Target (TGT -0.36%) updated investors on Tuesday, June 7, informing them that earnings for its second quarter (which ends July 31) will be worse than initially expected. The company downgraded Q2 operating margin estimates as it slashes product prices. 

Consumer shopping behavior is quickly shifting away from items that were popular during the pandemic's earlier stages like home furnishings, discretionary products, and certain types of apparel. As a result, Target is stuck with inventory that has been on shelves for far too long. Folks are experiencing rapidly rising prices in categories like groceries and gasoline, forcing them to make cuts elsewhere in their budgets. Let's look at the details of the update more closely. 

TGT Inventories (Quarterly) Chart

TGT Inventories (Quarterly) data by YCharts

Target has too much and the wrong kind of inventory 

Target plans several actions in the second quarter, including discounting products, removing excess inventory, and canceling orders for new products. The aim is to remove things that consumers do not desire as much. Customers have quickly shifted spending toward essentials like food and beverages and reduced spending on categories like home goods. In its first quarter, which ended on April 30, Target held inventories worth $15.1 billion. That was up substantially from the $10.5 billion in inventory it had at the same time last year.

The combination of too much inventory and mismatched categories for what consumers demand created the urgent need for Target to take action. These moves are necessary to right the ship but will lead to lower profit margins in Q2. More specifically, Target updated its Q2 operating margin forecast down to 2%. This was from a previously expected margin of around 5.3%.

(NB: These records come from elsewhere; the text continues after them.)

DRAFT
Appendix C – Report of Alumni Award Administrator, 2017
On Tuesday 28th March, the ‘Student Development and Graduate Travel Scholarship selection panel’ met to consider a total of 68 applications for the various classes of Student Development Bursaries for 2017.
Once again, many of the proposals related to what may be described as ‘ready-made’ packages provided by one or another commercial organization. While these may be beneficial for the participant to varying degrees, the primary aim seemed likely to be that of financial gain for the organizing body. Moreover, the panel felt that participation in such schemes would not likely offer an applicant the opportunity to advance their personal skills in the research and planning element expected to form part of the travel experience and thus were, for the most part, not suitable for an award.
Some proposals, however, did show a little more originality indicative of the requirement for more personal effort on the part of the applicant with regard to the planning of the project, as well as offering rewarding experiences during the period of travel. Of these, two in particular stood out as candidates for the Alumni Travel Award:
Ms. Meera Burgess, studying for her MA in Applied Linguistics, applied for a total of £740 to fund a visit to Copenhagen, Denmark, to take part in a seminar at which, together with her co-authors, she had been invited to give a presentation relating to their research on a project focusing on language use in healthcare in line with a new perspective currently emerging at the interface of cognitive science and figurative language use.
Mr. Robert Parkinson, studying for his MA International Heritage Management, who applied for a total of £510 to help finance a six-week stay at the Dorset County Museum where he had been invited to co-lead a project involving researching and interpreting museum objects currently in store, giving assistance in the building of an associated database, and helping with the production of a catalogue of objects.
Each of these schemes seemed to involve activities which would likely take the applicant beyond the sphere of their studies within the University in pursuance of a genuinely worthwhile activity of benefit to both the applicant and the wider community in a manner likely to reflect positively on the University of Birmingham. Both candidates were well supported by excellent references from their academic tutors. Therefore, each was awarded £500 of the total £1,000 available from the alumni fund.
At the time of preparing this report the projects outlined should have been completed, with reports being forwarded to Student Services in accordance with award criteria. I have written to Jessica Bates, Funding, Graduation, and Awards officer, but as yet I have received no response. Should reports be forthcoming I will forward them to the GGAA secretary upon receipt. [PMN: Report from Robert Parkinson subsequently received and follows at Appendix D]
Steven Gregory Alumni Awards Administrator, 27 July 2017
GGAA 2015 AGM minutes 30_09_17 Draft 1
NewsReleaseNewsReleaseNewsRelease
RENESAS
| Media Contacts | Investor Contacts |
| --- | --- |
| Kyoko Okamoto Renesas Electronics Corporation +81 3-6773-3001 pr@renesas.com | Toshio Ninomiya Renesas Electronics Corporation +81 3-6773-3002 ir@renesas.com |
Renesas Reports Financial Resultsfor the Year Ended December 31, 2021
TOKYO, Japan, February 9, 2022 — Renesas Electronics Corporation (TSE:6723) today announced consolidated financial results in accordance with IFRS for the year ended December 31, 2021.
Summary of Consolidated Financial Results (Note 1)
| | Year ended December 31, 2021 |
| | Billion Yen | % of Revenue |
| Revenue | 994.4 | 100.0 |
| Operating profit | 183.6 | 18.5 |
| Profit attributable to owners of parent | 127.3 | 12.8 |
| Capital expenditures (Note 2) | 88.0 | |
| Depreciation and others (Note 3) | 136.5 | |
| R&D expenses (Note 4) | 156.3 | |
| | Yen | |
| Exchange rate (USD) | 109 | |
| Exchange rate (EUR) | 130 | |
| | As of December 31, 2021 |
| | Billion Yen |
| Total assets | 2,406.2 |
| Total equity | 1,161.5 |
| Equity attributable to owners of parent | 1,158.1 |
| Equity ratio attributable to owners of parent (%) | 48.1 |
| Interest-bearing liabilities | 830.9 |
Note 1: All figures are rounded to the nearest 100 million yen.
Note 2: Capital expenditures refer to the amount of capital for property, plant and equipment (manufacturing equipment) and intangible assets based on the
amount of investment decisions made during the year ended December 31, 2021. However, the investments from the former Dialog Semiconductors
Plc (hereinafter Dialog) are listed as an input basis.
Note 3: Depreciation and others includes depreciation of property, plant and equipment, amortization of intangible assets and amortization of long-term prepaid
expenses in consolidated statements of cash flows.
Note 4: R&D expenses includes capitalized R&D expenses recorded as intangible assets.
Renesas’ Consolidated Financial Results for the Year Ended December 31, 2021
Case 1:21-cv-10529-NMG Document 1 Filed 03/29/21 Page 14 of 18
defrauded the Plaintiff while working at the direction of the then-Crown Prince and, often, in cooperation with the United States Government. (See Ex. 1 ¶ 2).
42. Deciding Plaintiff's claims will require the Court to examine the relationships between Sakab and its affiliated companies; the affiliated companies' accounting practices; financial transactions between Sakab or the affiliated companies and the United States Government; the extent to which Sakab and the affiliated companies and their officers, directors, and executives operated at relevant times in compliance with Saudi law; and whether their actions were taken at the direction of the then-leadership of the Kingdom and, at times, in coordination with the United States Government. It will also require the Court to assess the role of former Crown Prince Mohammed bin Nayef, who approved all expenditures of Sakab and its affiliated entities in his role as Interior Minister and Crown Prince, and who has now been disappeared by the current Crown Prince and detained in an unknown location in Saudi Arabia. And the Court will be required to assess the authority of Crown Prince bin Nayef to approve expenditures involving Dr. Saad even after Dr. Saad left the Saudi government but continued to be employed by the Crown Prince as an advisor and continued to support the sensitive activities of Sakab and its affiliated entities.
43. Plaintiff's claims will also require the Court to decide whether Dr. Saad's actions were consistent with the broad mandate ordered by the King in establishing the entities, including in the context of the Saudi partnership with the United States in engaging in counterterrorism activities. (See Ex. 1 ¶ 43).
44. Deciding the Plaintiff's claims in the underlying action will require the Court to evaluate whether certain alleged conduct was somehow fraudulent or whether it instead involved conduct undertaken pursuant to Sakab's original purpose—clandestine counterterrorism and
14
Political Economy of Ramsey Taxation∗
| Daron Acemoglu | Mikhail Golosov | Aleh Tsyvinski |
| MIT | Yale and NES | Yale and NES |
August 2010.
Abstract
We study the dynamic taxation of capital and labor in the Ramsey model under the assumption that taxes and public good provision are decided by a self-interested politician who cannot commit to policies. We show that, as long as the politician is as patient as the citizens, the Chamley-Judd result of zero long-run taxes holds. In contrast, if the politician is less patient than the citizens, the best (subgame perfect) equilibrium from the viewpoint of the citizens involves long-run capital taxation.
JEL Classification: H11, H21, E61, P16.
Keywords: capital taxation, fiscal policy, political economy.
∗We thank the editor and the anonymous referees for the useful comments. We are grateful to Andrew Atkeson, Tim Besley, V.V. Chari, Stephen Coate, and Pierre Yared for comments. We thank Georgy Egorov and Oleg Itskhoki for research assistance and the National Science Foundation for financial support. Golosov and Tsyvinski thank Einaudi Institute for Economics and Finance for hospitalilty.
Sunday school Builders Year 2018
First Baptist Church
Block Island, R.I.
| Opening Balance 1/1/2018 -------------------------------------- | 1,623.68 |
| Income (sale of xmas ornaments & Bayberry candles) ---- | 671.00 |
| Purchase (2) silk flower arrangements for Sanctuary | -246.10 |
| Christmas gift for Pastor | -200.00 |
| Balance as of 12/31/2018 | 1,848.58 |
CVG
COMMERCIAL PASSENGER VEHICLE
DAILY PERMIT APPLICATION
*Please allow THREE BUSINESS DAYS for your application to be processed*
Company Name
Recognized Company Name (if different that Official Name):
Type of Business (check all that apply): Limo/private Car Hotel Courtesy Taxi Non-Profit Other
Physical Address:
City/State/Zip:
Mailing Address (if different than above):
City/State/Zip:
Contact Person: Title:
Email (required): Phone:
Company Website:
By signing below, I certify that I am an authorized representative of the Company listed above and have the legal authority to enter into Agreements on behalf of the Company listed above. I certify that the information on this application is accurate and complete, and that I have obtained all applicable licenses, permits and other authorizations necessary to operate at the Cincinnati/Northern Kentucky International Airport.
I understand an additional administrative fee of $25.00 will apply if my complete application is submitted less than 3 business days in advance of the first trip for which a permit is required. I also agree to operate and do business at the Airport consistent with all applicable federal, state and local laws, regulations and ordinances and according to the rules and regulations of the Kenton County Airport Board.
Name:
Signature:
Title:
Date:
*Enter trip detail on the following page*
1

TGT Operating Margin (Quarterly) Chart

TGT Operating Margin (Quarterly) data by YCharts

Interestingly, for several quarters following the pandemic's onset, businesses complained about supply shortages and being sold out of in-demand items. That can explain why Target spent so aggressively on boosting inventory. However, the pandemic has snarled supply chains worldwide, making the usual inventory-purchasing process more complex. The products on Target's shelves now were likely ordered several months if not quarters earlier. 

Economies have evolved rapidly in the previous few months alone. Fuel prices are changing people's habits. Widespread vaccination against COVID-19 has made folks more comfortable spending money on away-from-home experiences like dining at restaurants, going to a ball game, or watching a film at a theater. Those trends are leaving fewer dollars available in consumer budgets for the discretionary items they were formally buying abundantly when staying at home more often. 

Target moves first to cut prices

Of course, the market did not like Target's news, and the stock has been down 2% since the announcement. In 2021, sales surged and Target reported record profits; now comes the hangover from that growth. Consumer spending is changing, inflation is biting into profits, and supply chain disruptions are making it difficult to match supply with demand.

That said, Target has managed the pandemic effectively for the most part. In hindsight, these recent moves may appear prescient if more retailers are forced to slash costs in unison later in the year. By cutting costs earlier, Target could be avoiding an industrywide sales price surge that will make it harder to get rid of inventory. This plan could take several quarters to play out, and investors should not expect Target to bounce back anytime soon.